> **WHAT THE EXERCISE ASKS**: Make an exact copy of all the entries, with the pictures left out.

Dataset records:
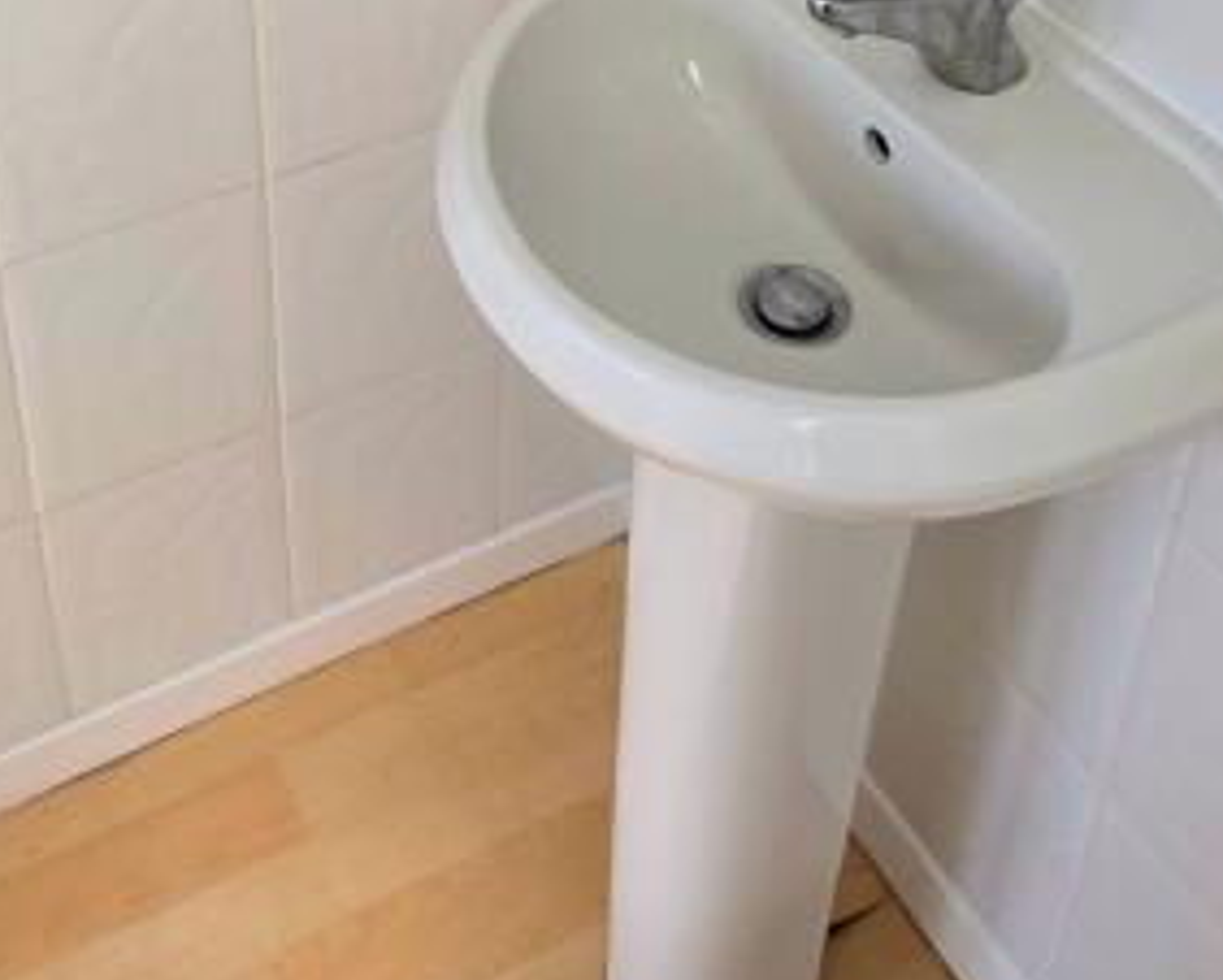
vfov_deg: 28.3
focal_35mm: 46
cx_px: 390
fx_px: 1666
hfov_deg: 39.7
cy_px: -217
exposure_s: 1/101
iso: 80
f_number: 1.9
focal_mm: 2.2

> **SOLUTION TO THIS EXERCISE**:
vfov_deg: 28.3
focal_35mm: 46
cx_px: 390
fx_px: 1666
hfov_deg: 39.7
cy_px: -217
exposure_s: 1/101
iso: 80
f_number: 1.9
focal_mm: 2.2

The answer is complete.